Die Peraine-Geweihte wollte noch ein paar Tage in Sturmhöhe verweilen. Sie kam auf ihrer Wanderschaft nur alle paar Wochen in diese entlegene Gegend Kressenburgs und würde sich nun den Sorgen und Nöten der Einwohner kümmern, bevor sie für die Erntezeit in die kornreichen Gegenden weiterzog.
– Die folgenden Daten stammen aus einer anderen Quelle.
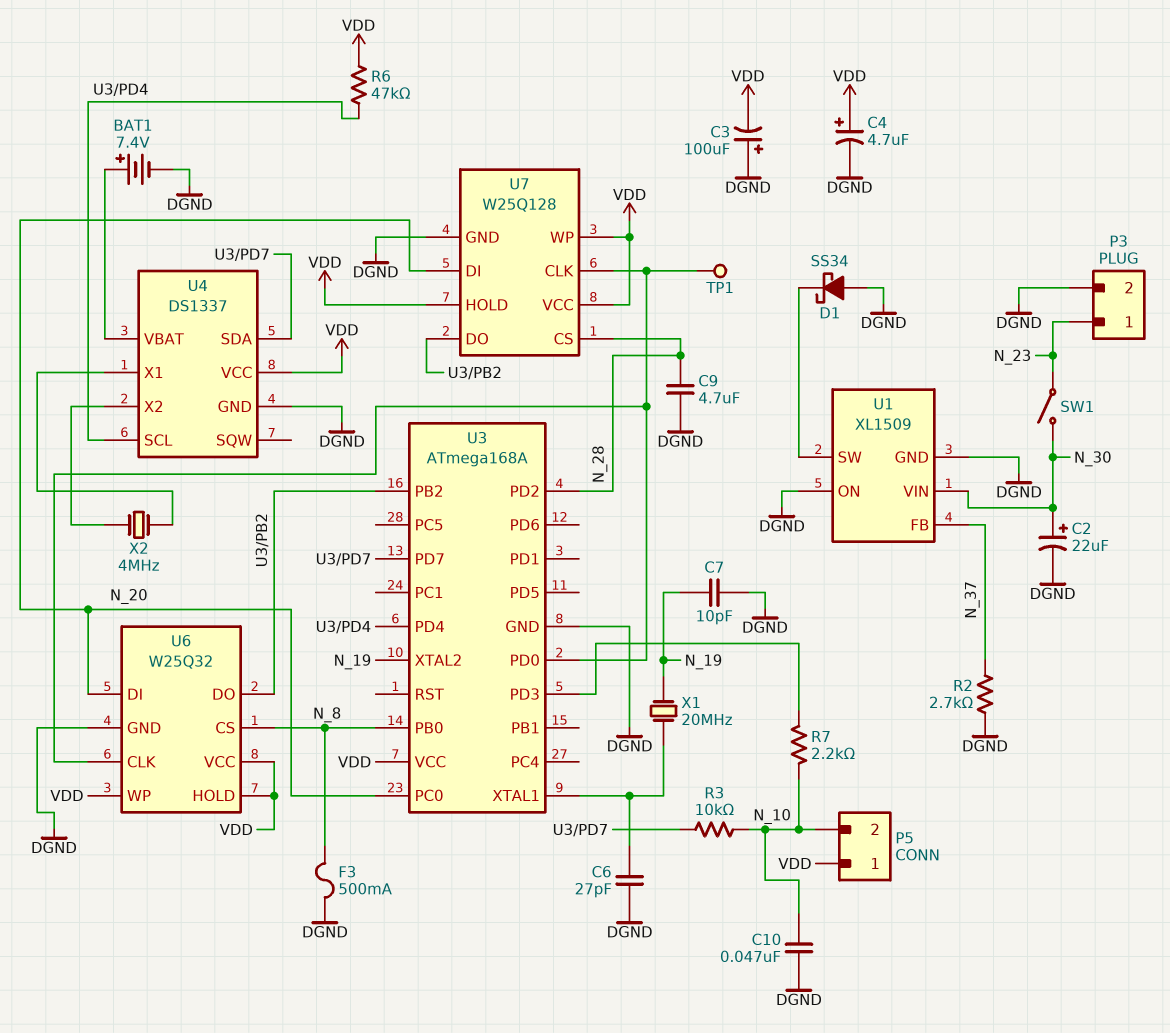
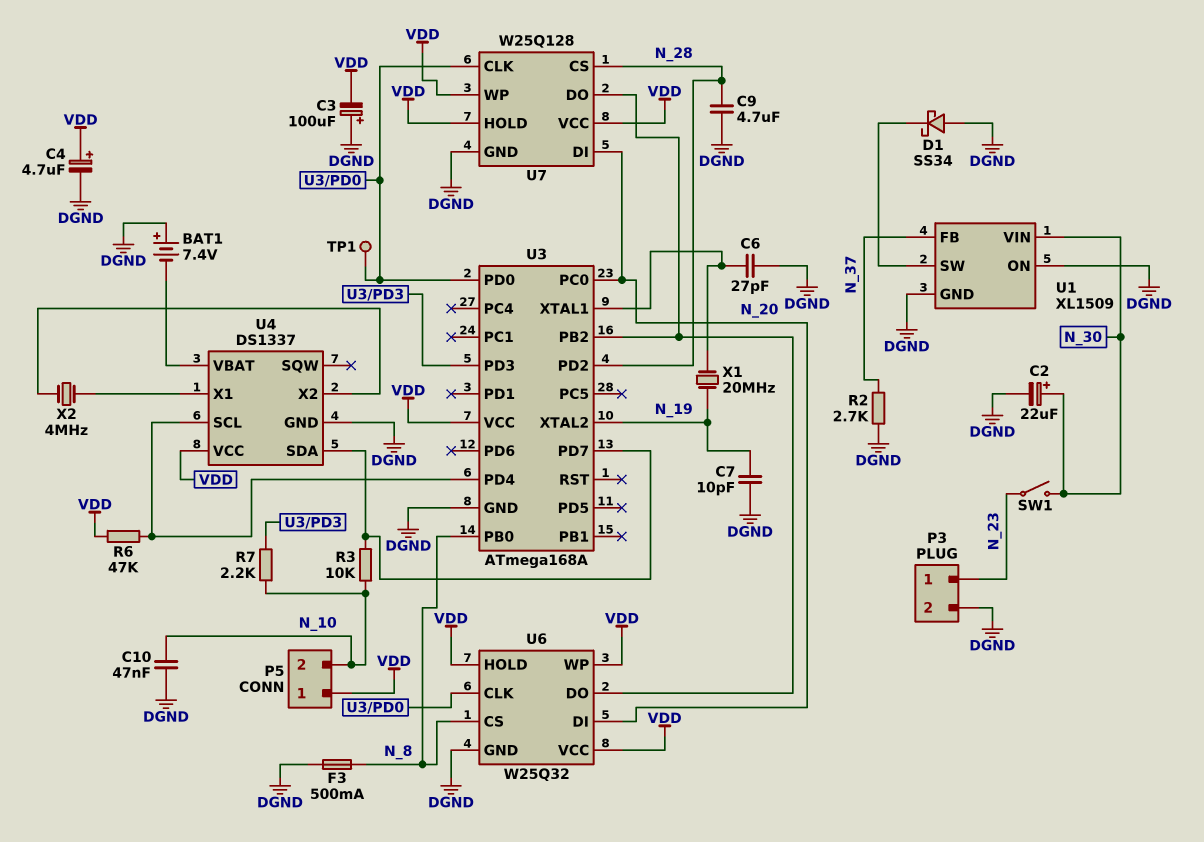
BAT1: 7.4V (plus U4/VBAT, minus DGND) -> 7.4V (plus DGND, minus U4/VBAT)

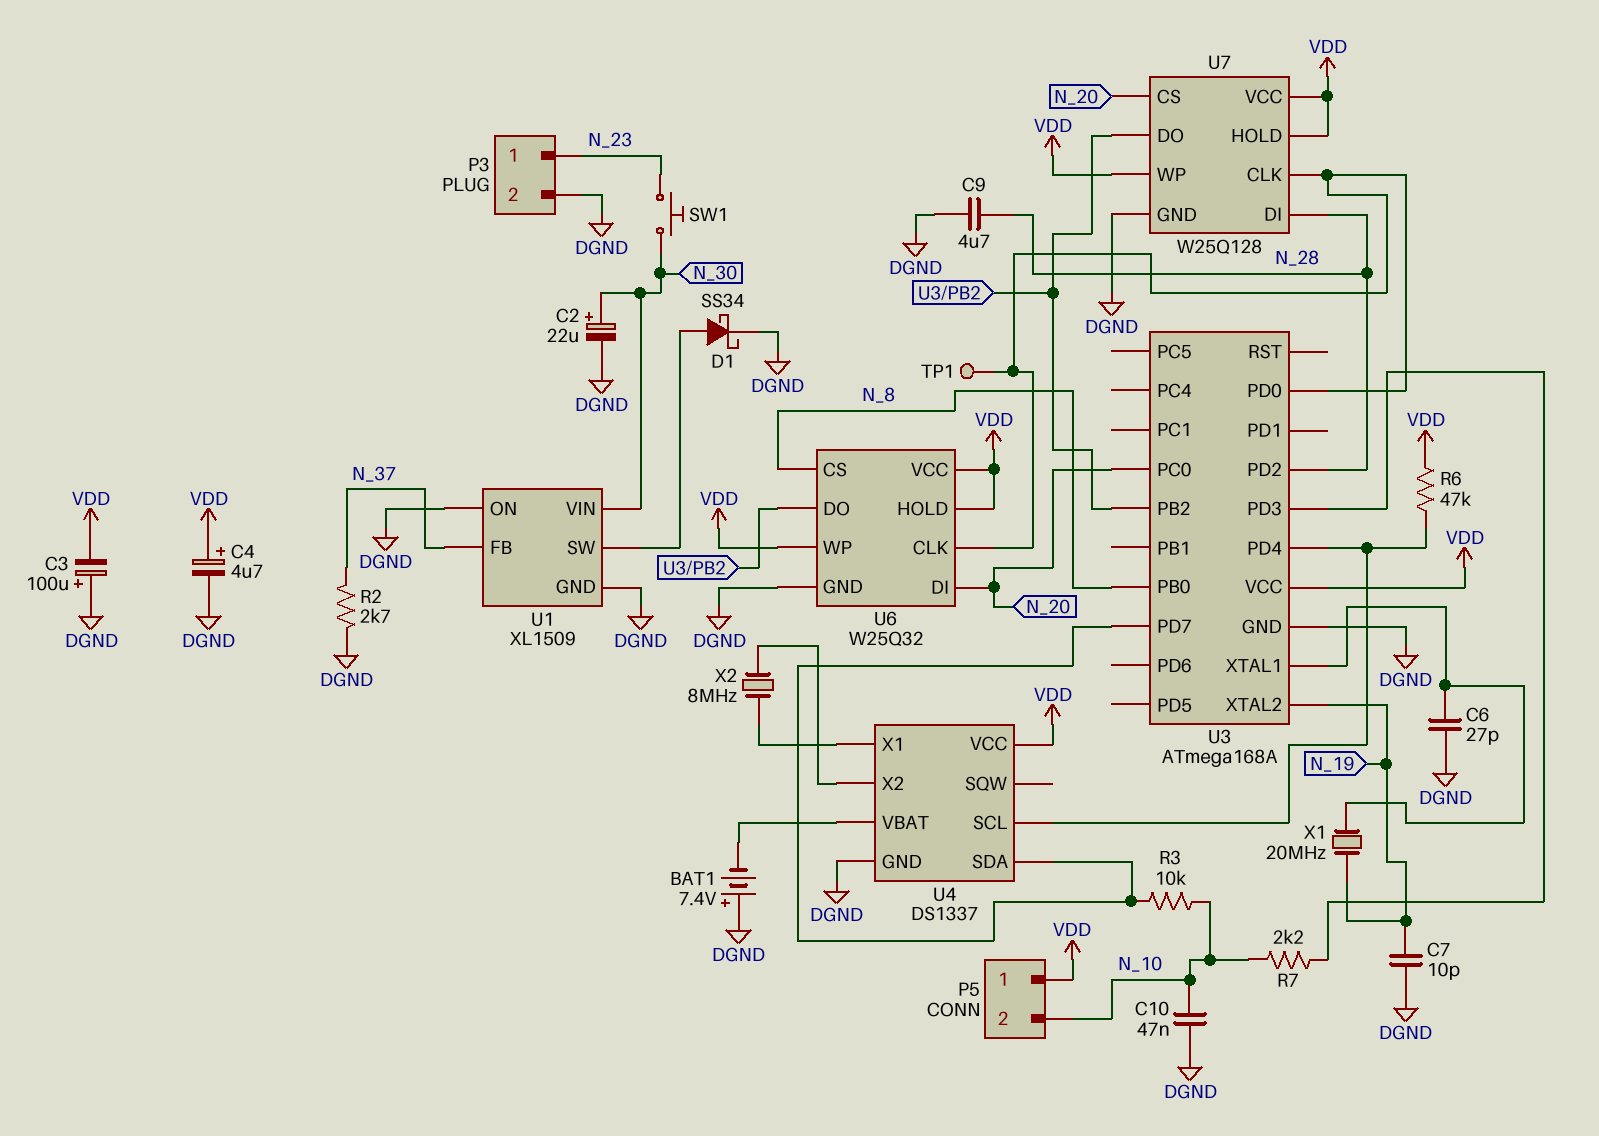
D1: schottky SS34 (A DGND, K U1/SW) -> schottky SS34 (A U1/SW, K DGND)
F3: 500mA (DGND, N_8) -> none
SW1: switch (N_23, N_30) -> button (N_23, N_30)
U7 pin CS: N_28 -> N_20
U7 pin DI: N_20 -> N_28
X2: 4MHz (U4/X1, U4/X2) -> 8MHz (U4/X1, U4/X2)

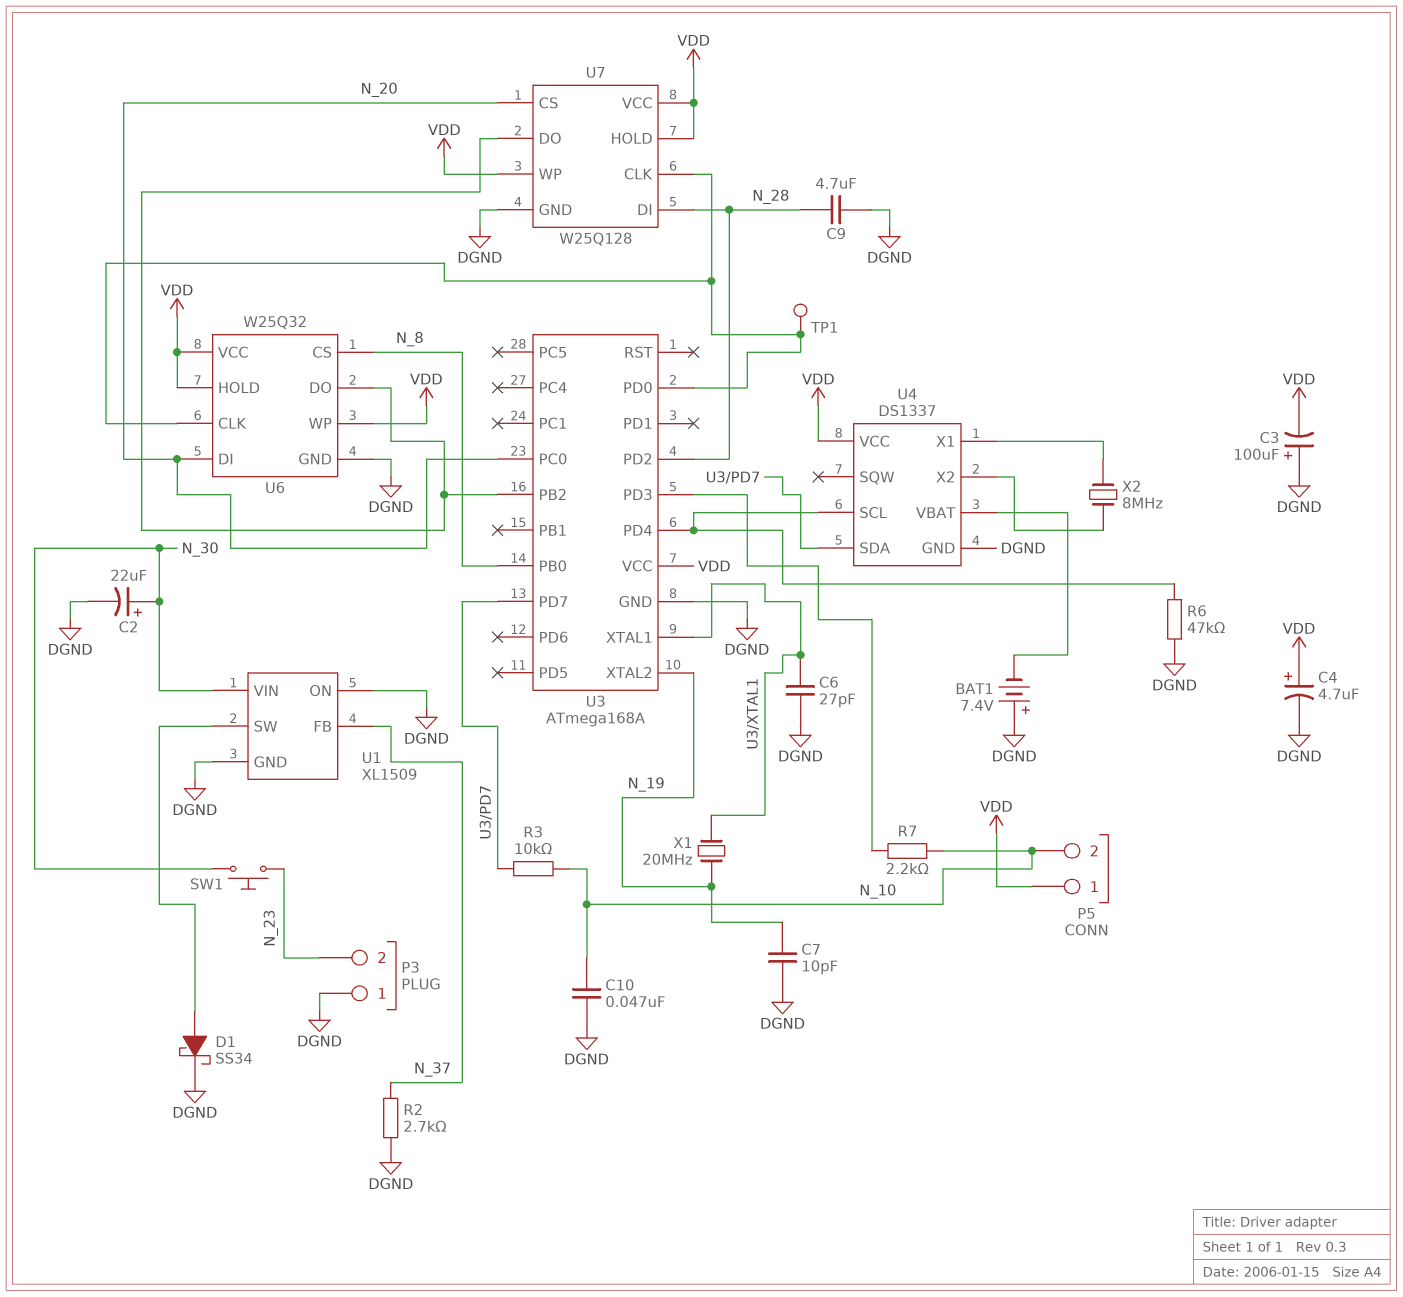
P3 pin 1: N_23 -> DGND
P3 pin 2: DGND -> N_23
R6: 47k (U3/PD4, VDD) -> 47k (DGND, U3/PD4)

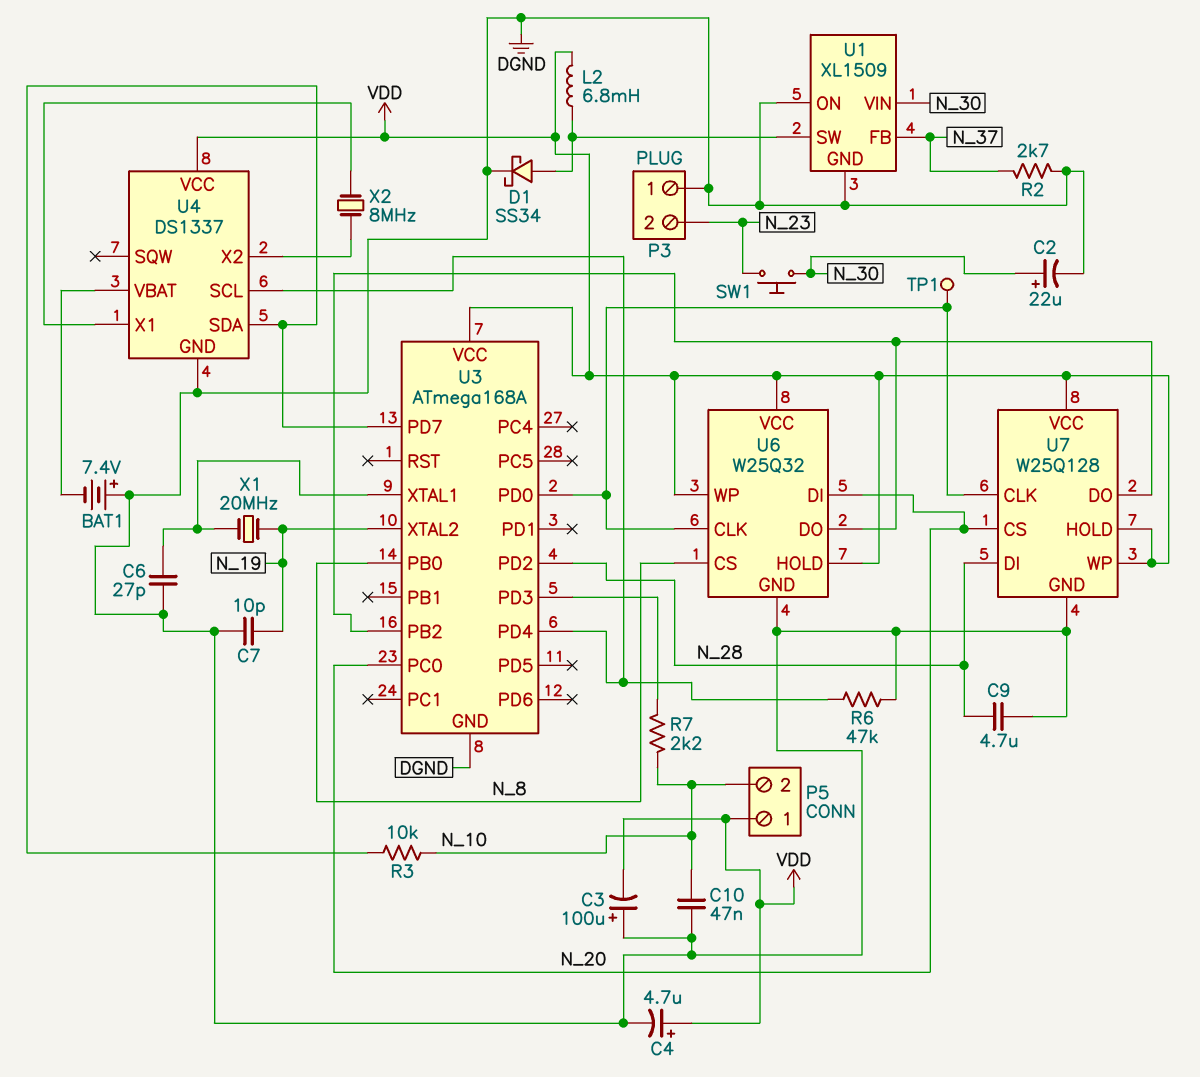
L2: none -> 6.8mH (U1/SW, VDD)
Als die Edlen am nächsten Morgen aufbrachen, nahm Schwester Fürchtelind den Kressenburger Baron für ein Gespräch unter vier Augen beiseite.

„Euer Hochgeboren,“ sprach sie ohne große Umschweife, „ich denke Euch ist inzwischen die Bedeutung des Landes und Eurer Bindung zu ihm bewusst geworden.“

„Ich maße mir nicht an es verstehen zu können“, gab Ardo unsicher zurück und senkte demütig das Haupt, „aber ich glaube ich beginne zu begreifen, dass ich in der Praiostagsschule nicht alles gelernt habe, was ich wissen muss, um wahrhaft Herr über diese Lande zu sein.“

„Sich einzugestehen, dass Ihr noch viel zu lernen habt, ist ein guter Anfang denke ich.“ Wieder erschien das gütige Lächeln auf Schwester Fürchtelinds Gesicht, während sie dem Baron segnend die Hand auf den Kopf legte. „Im Frühjahr wird es wieder so weit sein, dass der Bund zwischen dem Herrscher und dem Land gefestigt werden muss. Erneut ist ein Jahrzwölft verstrichen. Wie einst Eurem Oheim vor Euch und dem Baron Jagor vor ihm, ist dies nun Eure Pflicht. Wir erwarten Euch zum Saatfest in Sankt Therbûn.“

„Es sei!“, sprach der Keilholtzer mit leiser, aber fester Stimme. Er hob den Kopf und hielt dem Blick der Geweihten stand, bis sie ihn mit einem knappen Nicken entließ. Ardo kehrte zurück zu den wartenden Reisegefährten, stieg behände auf sein Pferd und führte die Gruppe zurück auf den Pfad durch den Wald. Am Abend schon würden sie zurück auf der Kressenburg sein.